# Happy Birthday Goblin



## Bone Dancer (Oct 7, 2005)

Have a great day


----------



## Pumpkin5 (Aug 8, 2010)

:jol:HAPPY BIRTHDAY to the king of the goblins! I hope your birthday is absolute perfection!


----------



## highbury (Nov 5, 2009)




----------



## Evil Queen (Mar 8, 2008)




----------



## Hairazor (Mar 13, 2012)

Have a special day and many more


----------



## Gorylovescene (Sep 18, 2011)

Happy birthday!


----------



## Hauntiholik (May 17, 2006)

Happy birthday!


----------



## The Halloween Lady (Aug 18, 2010)




----------



## RoxyBlue (Oct 6, 2008)

Happy birthday, you old Goblin, you


----------



## Spooky1 (Aug 25, 2008)

Happy Birthday, Goblin!


----------



## Goblin (Jun 3, 2009)

Thanks for the birthday wishes. It really made my day.
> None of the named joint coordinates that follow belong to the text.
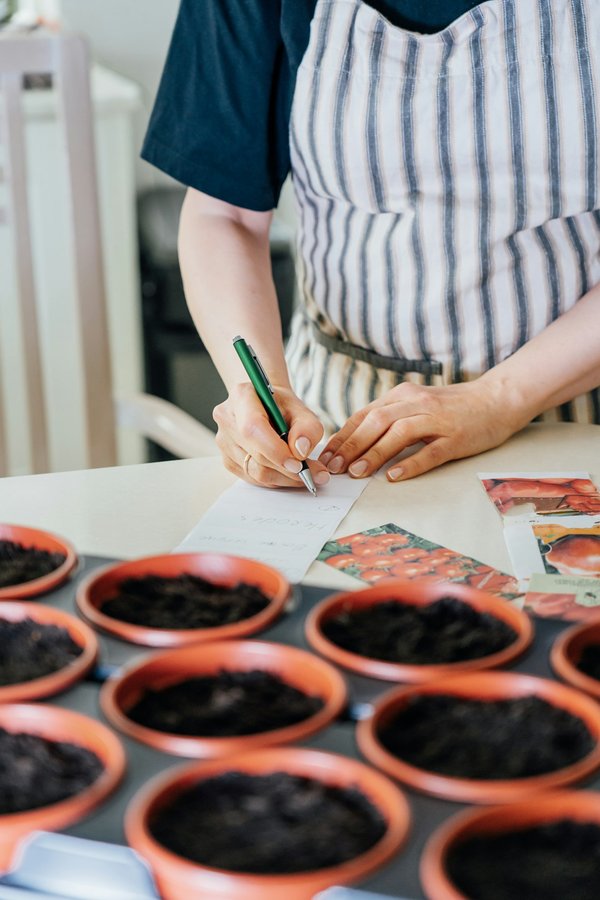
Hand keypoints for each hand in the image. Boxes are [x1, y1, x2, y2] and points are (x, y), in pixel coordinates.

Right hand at [213, 383, 329, 488]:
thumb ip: (308, 428)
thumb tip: (300, 452)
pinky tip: (289, 473)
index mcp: (241, 396)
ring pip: (255, 472)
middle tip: (316, 474)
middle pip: (255, 454)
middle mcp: (226, 417)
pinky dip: (275, 480)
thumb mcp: (302, 410)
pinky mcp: (227, 459)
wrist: (265, 407)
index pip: (253, 428)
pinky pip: (252, 479)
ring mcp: (223, 441)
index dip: (275, 450)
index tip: (299, 464)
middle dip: (288, 470)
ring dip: (284, 478)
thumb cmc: (282, 407)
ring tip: (307, 474)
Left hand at [318, 379, 528, 481]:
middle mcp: (416, 403)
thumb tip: (357, 439)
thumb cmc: (452, 407)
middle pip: (376, 422)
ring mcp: (437, 420)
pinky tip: (394, 476)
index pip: (364, 415)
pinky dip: (411, 464)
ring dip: (374, 453)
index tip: (326, 455)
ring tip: (356, 473)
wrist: (497, 399)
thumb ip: (390, 417)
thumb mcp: (416, 404)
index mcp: (402, 396)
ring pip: (398, 434)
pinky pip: (430, 451)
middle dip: (351, 445)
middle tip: (334, 467)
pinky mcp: (456, 437)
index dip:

Been a rough year and 
at one time I was afraid I wouldn't see another birthday, fortunately someone
was looking out for me!


----------



## SPOOKY J (Nov 20, 2009)

Happy Birthday!!!


----------



## Copchick (Apr 10, 2012)

Happy belated birthday Goblin!


----------



## PrettyGhoul (Oct 7, 2005)

Happy Belated Birthday Goblin!! I'm so sorry I am late, but wishing you many more years of happiness and um fun.


----------



## Rahnefan (May 1, 2009)

HBD Goblin!


----------



## Troll Wizard (May 3, 2012)

_*Happy Birthday, Goblin*_


----------



## Headless (Sep 4, 2011)

Awww Goblin - I'm late wishing you a happy birthday. And besides which - we are ALL very glad you are still around!


----------



## Death's Door (Mar 22, 2006)

A happy birthday belated wish to ya!!!!!


----------



## scareme (Aug 29, 2006)

Happy Late Birthday Gobby. Sorry I'm late but it's been just a little busy around here, ya know?


----------